The remnants steadied around him, their silhouettes locking into sharper lines. The Choir staggered, voices faltering, melody splintering. The Bishop lifted a hand, steadying her followers, her silver eyes narrowing with cold calculation.

But Evin didn't see her.

Because the Veil—

the true Veil, not the scraps clinging to him—

opened.

Not outward.

Inward.

A rip tore through Evin's consciousness and the corridor dissolved, swept away in a rush of cold wind and collapsing light. He tried to grab the wall, but his hand passed through it like smoke.

He was falling.

Not down.

Not up.

Back.

The Veil pulled him into itself.

He hit the ground.

Hard.

The breath tore from his lungs as he landed in a world made of half-light and rippling shadow. The sky was an endless swirl of grey and black, as though memory itself were pouring from the clouds.

Evin staggered upright.

He stood on a surface that wasn't stone, wasn't soil, wasn't water. It shifted under his feet—memory without form.

The remnants weren't behind him now.

They were within the world around him.

The Veil had swallowed him whole.

Evin's pulse hammered. "What… is this place?"

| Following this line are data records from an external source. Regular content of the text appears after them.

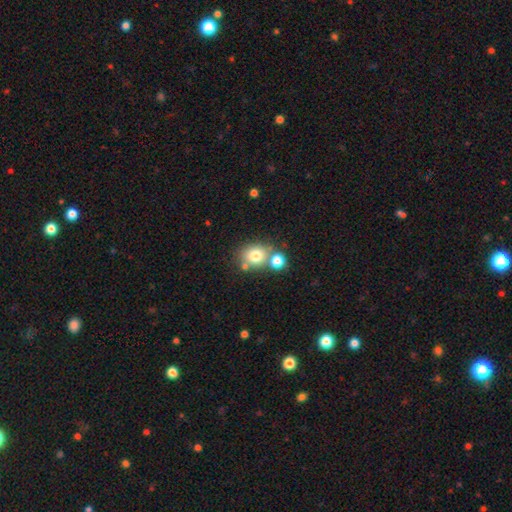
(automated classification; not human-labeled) Smooth or featured? smooth (74%)
How rounded? round (70%)
Merging? none (56%)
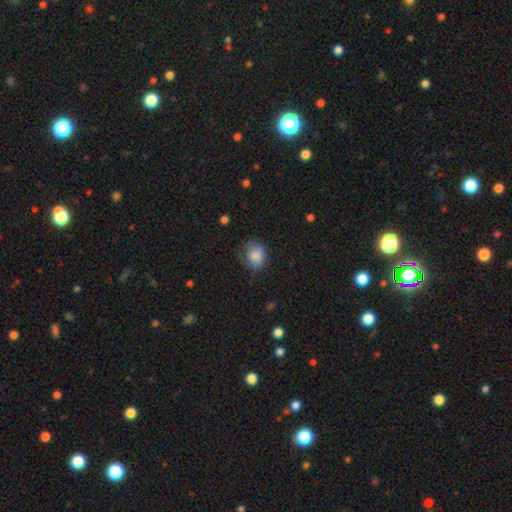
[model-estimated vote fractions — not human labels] smooth-or-featured: smooth: 82% | featured or disk: 9% | star or artifact: 8%
  how-rounded: round: 54% | in between: 46% | cigar-shaped: 1%
  merging: none: 58% | minor disturbance: 29% | major disturbance: 11% | merger: 1%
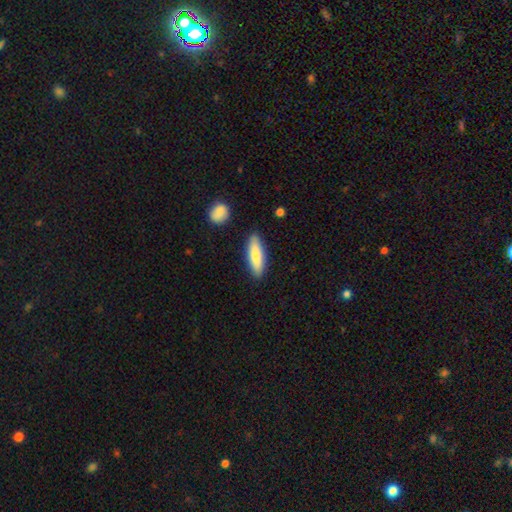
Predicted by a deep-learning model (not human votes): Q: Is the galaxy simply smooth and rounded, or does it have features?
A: smooth — 78%.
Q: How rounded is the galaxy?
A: cigar-shaped — 60%.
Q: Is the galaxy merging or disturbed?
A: none — 87%.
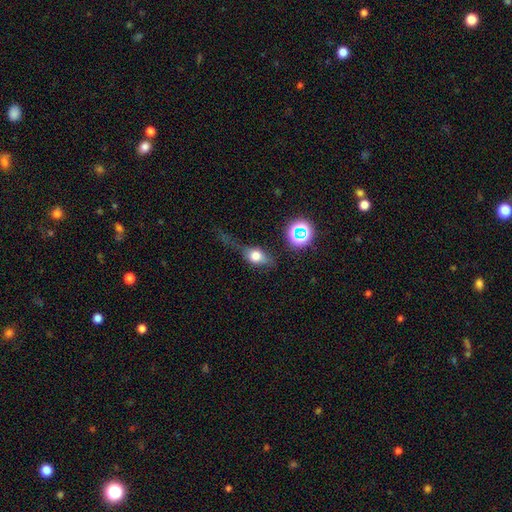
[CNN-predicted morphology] smooth 55%, featured or disk 31%, star or artifact 14%. Down the decision tree: how rounded — in between (57%); merging — none (45%).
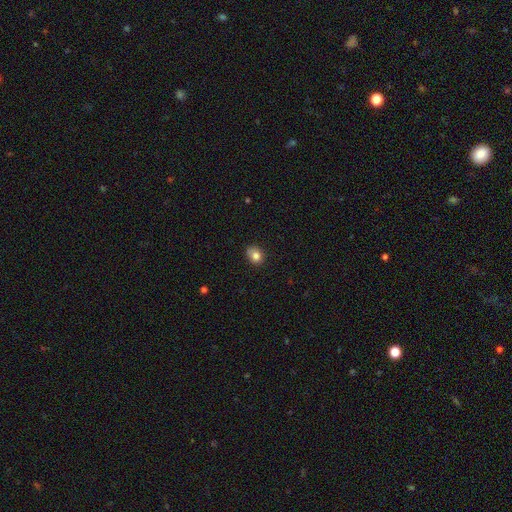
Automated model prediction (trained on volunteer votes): The model was most divided on "how rounded": round: 54%, in between: 45%, cigar-shaped: 1%. More confident: smooth or featured — smooth (82%); merging — none (74%).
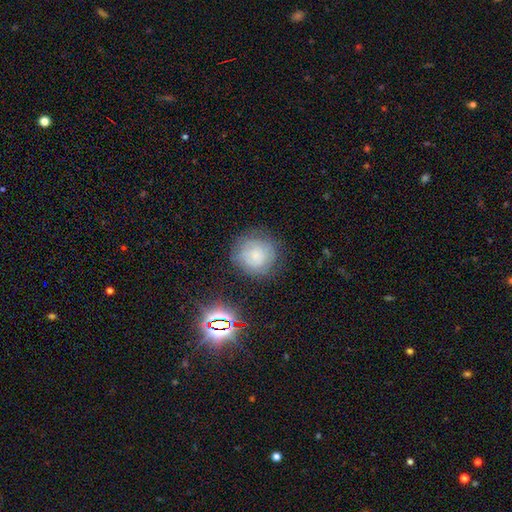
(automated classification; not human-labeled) Smooth or featured? Predicted: smooth (p=0.61). How rounded? Predicted: round (p=0.91). Merging? Predicted: none (p=0.74).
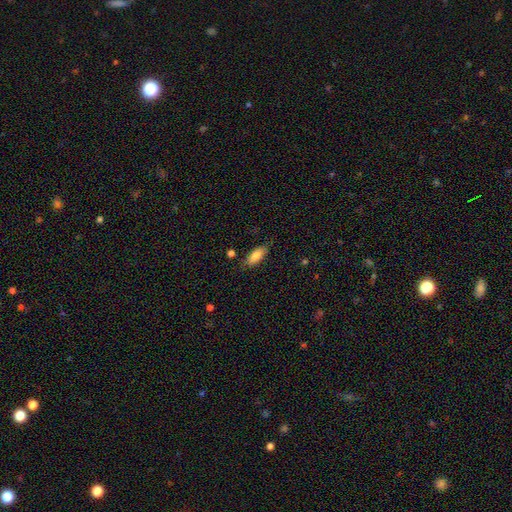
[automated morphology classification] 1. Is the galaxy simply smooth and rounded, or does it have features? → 82% smooth, 12% featured or disk, 7% star or artifact.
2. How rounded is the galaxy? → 80% in between, 18% cigar-shaped, 2% round.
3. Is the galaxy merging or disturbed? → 77% none, 17% minor disturbance, 4% major disturbance, 2% merger.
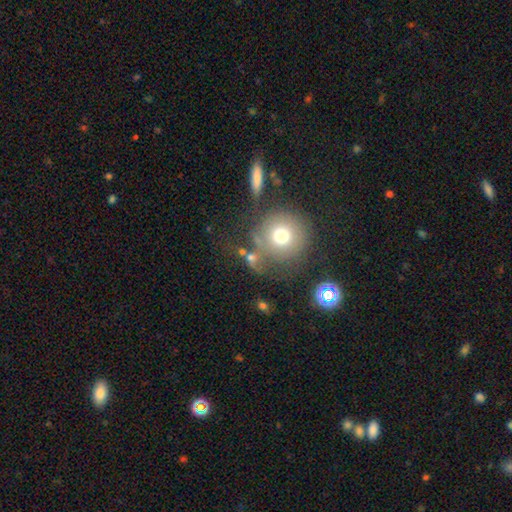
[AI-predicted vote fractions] Overall: smooth (63%). How rounded: round (91%). Merging: none (65%).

His voice seemed too loud, swallowed instantly by the air.

Then the world pulsed.

Not trembled.

Pulsed.

A heartbeat.

Not his.

The Veil's.

And with the pulse—

the first memory hit.

------ The First Witness ------

Evin wasn't himself.

He was someone else—

an old woman kneeling by a river of black glass.

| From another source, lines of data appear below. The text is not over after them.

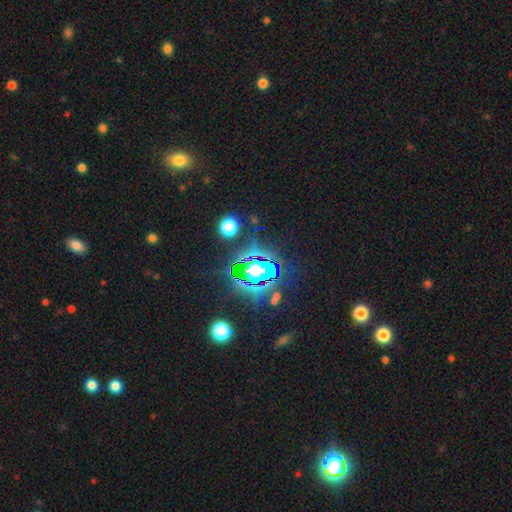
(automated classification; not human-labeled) This is clearly a star or artifact rather than a galaxy (83%).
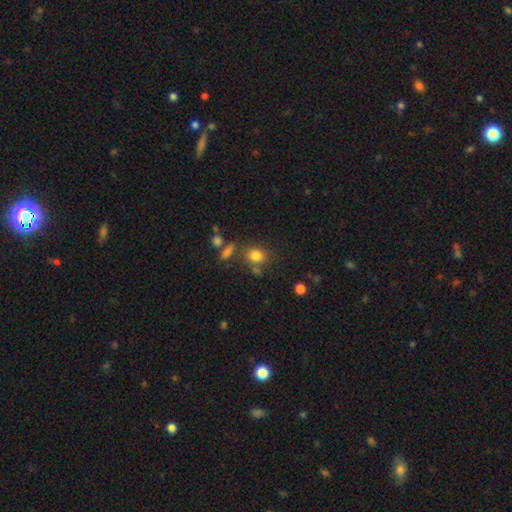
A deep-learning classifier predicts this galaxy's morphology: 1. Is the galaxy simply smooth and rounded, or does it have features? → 80% smooth, 13% star or artifact, 8% featured or disk.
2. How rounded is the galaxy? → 65% round, 33% in between, 1% cigar-shaped.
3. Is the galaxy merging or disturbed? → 68% none, 13% merger, 13% minor disturbance, 6% major disturbance.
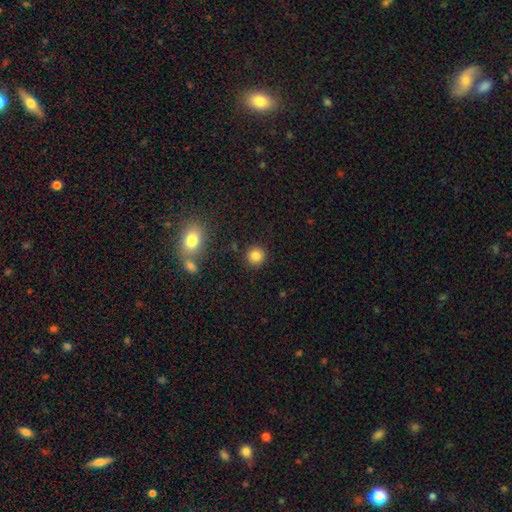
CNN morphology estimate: smooth 83%, star or artifact 11%, featured or disk 6%. Down the decision tree: how rounded — round (93%); merging — none (90%).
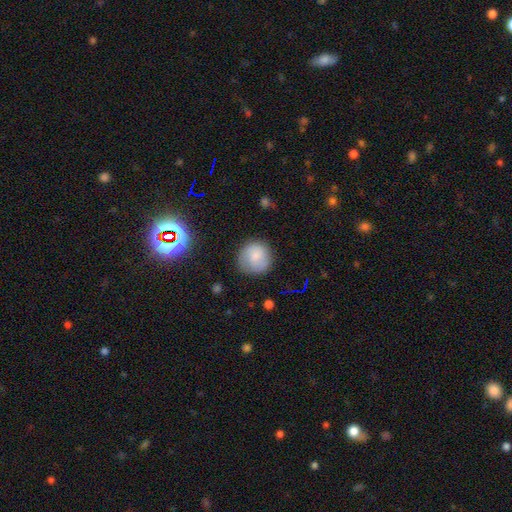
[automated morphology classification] A smooth galaxy with no disk features (78%) that is round (90%).

Vote fractions:
- Smooth or featured? smooth: 78% / featured or disk: 14% / star or artifact: 9%
- How rounded? round: 90% / in between: 9% / cigar-shaped: 1%
- Merging? none: 76% / minor disturbance: 17% / major disturbance: 5% / merger: 2%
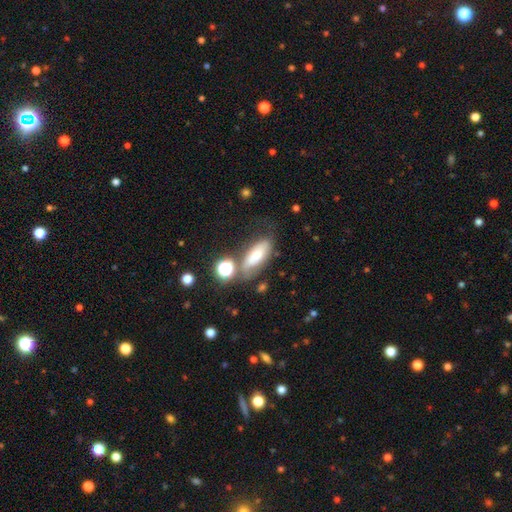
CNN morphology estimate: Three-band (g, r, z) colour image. It shows a smooth galaxy with no disk features (61%) that is in between round and cigar-shaped (79%). Merging: none (54%).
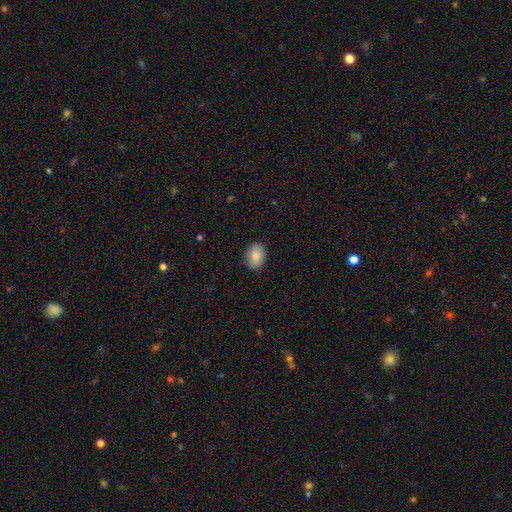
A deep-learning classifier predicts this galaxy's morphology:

She held a small child in her arms, whispering a lullaby. The child wasn't breathing. His skin was pale. His eyes were closed. A bundle of cloth stained dark with blood pressed against his side.

She wasn't grieving.

She was waiting.

Evin felt her dread, her acceptance, her fatigue. The Church bells tolled distantly, cold and mechanical. She lifted the child and placed him gently on the glass water.

He floated.

Light flickered beneath the surface— shadows taking shape— forming hands that reached up to cradle the child.

The old woman whispered:

"Remember him."

And the Veil did.

The shadow-hands pulled the child gently under the surface, leaving only ripples.

The old woman smiled through tears.

-------

Evin jerked back into himself, gasping.

"The Veil began as mercy," he whispered. "Someone begging the world not to forget."

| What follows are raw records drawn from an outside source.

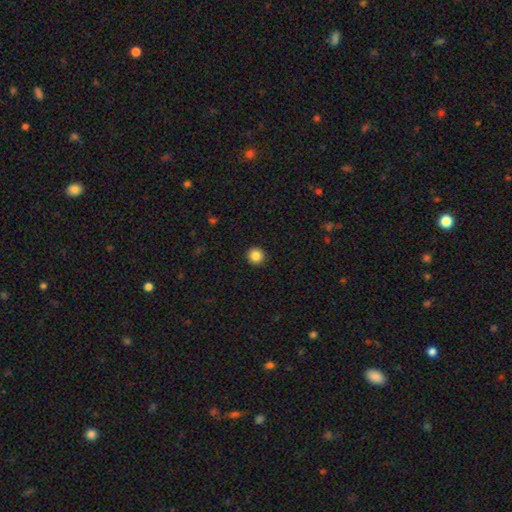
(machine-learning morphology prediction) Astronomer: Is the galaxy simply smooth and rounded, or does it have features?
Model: smooth — 86%.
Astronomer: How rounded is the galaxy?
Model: round — 94%.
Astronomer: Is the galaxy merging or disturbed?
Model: none — 94%.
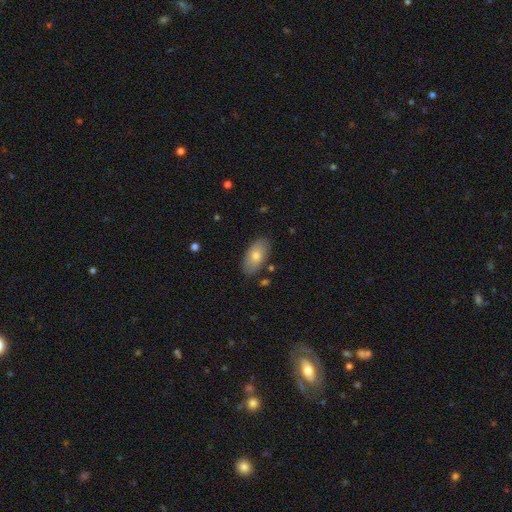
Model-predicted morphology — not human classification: A smooth galaxy with no disk features (71%) that is in between round and cigar-shaped (93%).

Vote fractions:
- Smooth or featured? smooth: 71% / featured or disk: 23% / star or artifact: 7%
- How rounded? in between: 93% / round: 3% / cigar-shaped: 3%
- Merging? none: 83% / minor disturbance: 13% / major disturbance: 2% / merger: 2%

But the world around him shifted, darkening—

and the next memory struck.

------ The Founding Doctrine ------

Evin stood in a dim chamber of stone, at the edge of someone else's vision again—

this time a robed Priest kneeling before a circle of scripture.

A younger Bishop—

the Bishop who would become the silver-eyed woman—

stood above him.

Her voice was sharp, cold, confident:

"The remnants cling. They linger. Their grief stains the living. Memory corrupts order."

The Priest trembled. "But… Mother Bishop… the remnants belong to people who suffered. Shouldn't—"

"Shouldn't what?" the Bishop asked calmly. "Shouldn't they remain? Shouldn't their pain shape the living?"

Her eyes narrowed.

"No," she said, voice like ice. "Pain must end. Weakness must be purged. Memory must be controlled."

She lifted a hand, and a remnant appeared—

flickering, childlike, clinging to the Priest's robe.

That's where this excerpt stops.